Je suis certain, avec une certitude qui me vient de la Foi, que le Seigneur ne manquera pas de récompenser notre fidélité, après nous avoir punis pour les fautes des hommes d’Eglise, en nous accordant de saints prêtres, de saints évêques, de saints cardinaux, et surtout un saint Pape. Mais ces saints naîtront de nos familles, de nos communautés, de nos églises : des familles, des communautés et des églises dans lesquelles la grâce de Dieu doit être cultivée avec une prière constante, avec la fréquentation de la Sainte Messe et des Sacrements, avec l’offrande des sacrifices et des pénitences que la Communion des Saints nous permet d’offrir à la Divine Majesté afin d’expier nos péchés et ceux de nos frères, y compris ceux qui exercent l’autorité. Les laïcs ont un rôle fondamental à cet égard, en gardant la Foi au sein de leurs familles, de telle sorte que nos jeunes qui sont éduqués dans l’amour et dans la crainte de Dieu puissent un jour être des pères et des mères responsables, mais aussi de dignes ministres du Seigneur, ses hérauts dans les ordres religieux masculins et féminins, et ses apôtres dans la société civile.

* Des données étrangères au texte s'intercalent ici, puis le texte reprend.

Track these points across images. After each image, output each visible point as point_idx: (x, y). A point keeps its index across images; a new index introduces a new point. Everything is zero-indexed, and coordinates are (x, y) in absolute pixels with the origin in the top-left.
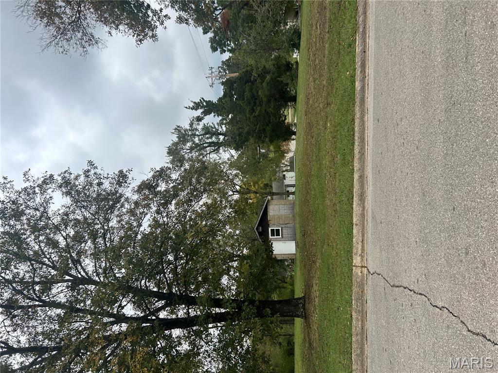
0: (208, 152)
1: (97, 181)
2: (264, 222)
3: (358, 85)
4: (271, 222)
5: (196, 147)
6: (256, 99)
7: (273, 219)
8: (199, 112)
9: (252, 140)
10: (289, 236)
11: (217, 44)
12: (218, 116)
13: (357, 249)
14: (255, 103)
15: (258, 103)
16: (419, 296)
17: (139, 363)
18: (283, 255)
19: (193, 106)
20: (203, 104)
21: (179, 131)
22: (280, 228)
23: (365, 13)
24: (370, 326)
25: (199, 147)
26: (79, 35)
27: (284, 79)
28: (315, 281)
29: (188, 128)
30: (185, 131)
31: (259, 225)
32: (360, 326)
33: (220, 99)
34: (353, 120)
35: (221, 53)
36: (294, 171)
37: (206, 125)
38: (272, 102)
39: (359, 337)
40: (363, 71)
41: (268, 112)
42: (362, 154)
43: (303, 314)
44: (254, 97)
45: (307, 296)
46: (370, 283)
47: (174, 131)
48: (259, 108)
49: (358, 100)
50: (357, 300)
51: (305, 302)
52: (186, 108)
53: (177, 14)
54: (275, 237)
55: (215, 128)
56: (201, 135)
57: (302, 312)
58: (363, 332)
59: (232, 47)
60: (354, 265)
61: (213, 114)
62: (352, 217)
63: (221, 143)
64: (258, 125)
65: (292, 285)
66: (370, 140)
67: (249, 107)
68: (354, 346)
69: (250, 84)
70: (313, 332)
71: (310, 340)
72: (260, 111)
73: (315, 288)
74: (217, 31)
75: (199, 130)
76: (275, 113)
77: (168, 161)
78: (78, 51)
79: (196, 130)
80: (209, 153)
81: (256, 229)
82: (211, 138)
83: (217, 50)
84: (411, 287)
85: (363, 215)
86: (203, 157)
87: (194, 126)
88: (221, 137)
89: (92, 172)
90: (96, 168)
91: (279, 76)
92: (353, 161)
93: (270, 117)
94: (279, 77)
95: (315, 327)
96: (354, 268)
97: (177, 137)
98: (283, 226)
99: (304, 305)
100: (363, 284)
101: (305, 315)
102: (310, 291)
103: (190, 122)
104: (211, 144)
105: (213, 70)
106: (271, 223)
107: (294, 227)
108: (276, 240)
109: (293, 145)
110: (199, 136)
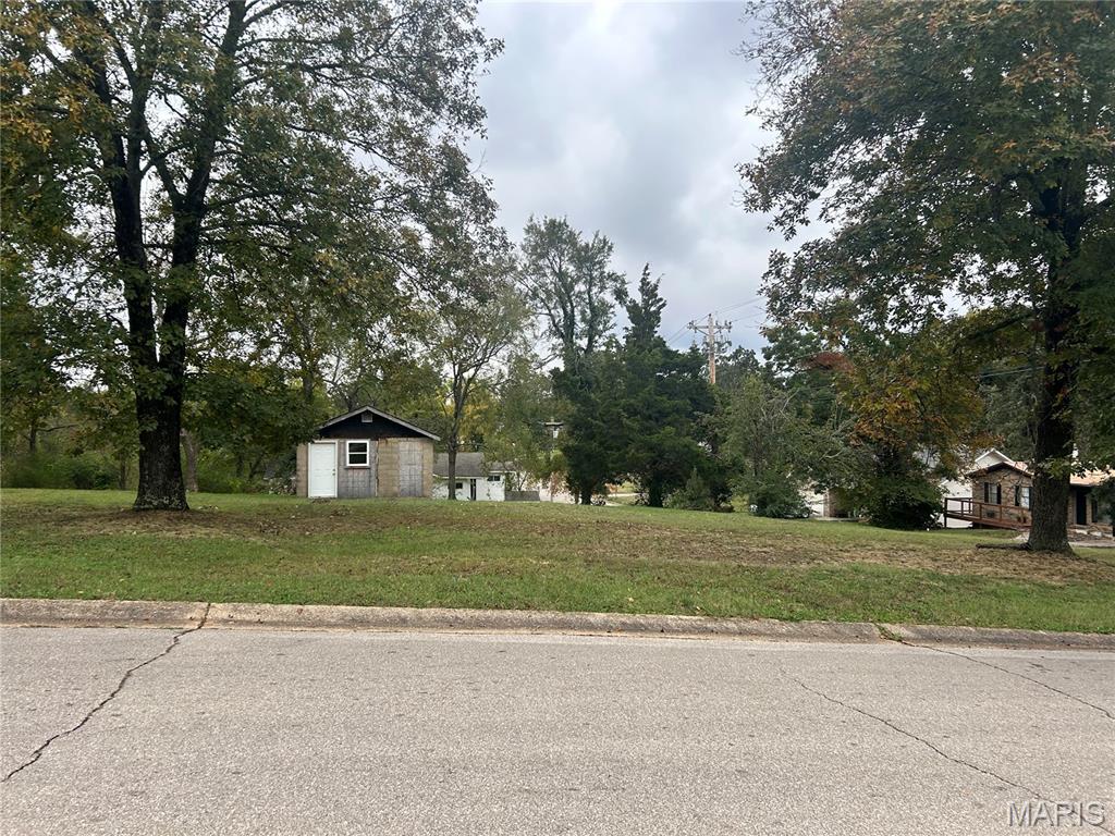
0: (552, 312)
1: (460, 59)
2: (385, 429)
3: (599, 617)
4: (383, 445)
5: (564, 285)
6: (657, 420)
7: (389, 450)
8: (635, 295)
9: (573, 409)
10: (350, 484)
11: (784, 341)
12: (627, 337)
13: (246, 612)
14: (650, 417)
15: (648, 425)
16: (82, 718)
17: (11, 125)
18: (304, 469)
19: (648, 283)
20: (652, 305)
21: (601, 250)
22: (367, 464)
23: (741, 633)
24: (61, 633)
25: (564, 293)
26: (787, 43)
27: (694, 481)
28: (216, 533)
29: (606, 270)
30: (599, 263)
31: (376, 417)
32: (70, 614)
33: (661, 343)
34: (528, 607)
35: (764, 350)
36: (506, 499)
37: (612, 310)
38: (649, 454)
39: (44, 612)
40: (624, 628)
41: (627, 445)
42: (452, 624)
43: (146, 506)
44: (661, 417)
45: (185, 515)
46: (160, 633)
47: (602, 238)
48: (636, 426)
49: (568, 616)
50: (132, 610)
51: (173, 509)
52: (646, 268)
53: (790, 255)
54: (348, 453)
55: (605, 329)
56: (590, 298)
57: (151, 503)
58: (53, 620)
59: (774, 373)
60: (212, 604)
61: (630, 325)
62: (319, 603)
63: (572, 342)
64: (602, 424)
65: (245, 490)
66: (472, 638)
67: (641, 405)
68: (26, 603)
69: (690, 409)
70: (99, 526)
71: (82, 518)
72: (630, 428)
73: (200, 532)
74: (810, 343)
75: (601, 295)
76: (625, 460)
77: (535, 221)
78: (755, 38)
79: (603, 288)
80: (550, 314)
81: (367, 411)
82: (583, 320)
83: (771, 341)
84: (109, 705)
85: (318, 624)
86: (542, 300)
87: (610, 284)
88: (584, 343)
89: (479, 50)
90: (488, 58)
91: (701, 471)
92: (441, 606)
93: (619, 449)
94: (699, 471)
95: (109, 529)
96: (205, 605)
97: (587, 245)
98: (373, 469)
99: (166, 507)
100: (164, 621)
101: (144, 509)
102: (197, 521)
103: (619, 274)
104: (570, 318)
105: (725, 331)
106: (381, 444)
107: (370, 496)
108: (341, 455)
109: (565, 497)
110: (589, 293)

Le remède à la rébellion est l’obéissance. Le remède contre l’hérésie est la fidélité à l’enseignement de la Tradition. Le remède au schisme est la dévotion filiale pour les Pasteurs Sacrés. Le remède à l’apostasie est l’amour pour Dieu et sa Très Sainte Mère. Le remède au vice est l’humble pratique de la vertu. Le remède à la corruption des mœurs est de vivre constamment en présence de Dieu. Mais l’obéissance ne peut être pervertie en servilité impassible ; le respect de l’autorité ne peut être perverti en obéissance à la cour. Et n’oublions pas que si c’est le devoir des laïcs d’obéir à leurs Pasteurs, c’est un devoir encore plus grave des Pasteurs d’obéir à Dieu, usque ad effusionem sanguinis [jusqu’à l’effusion du sang].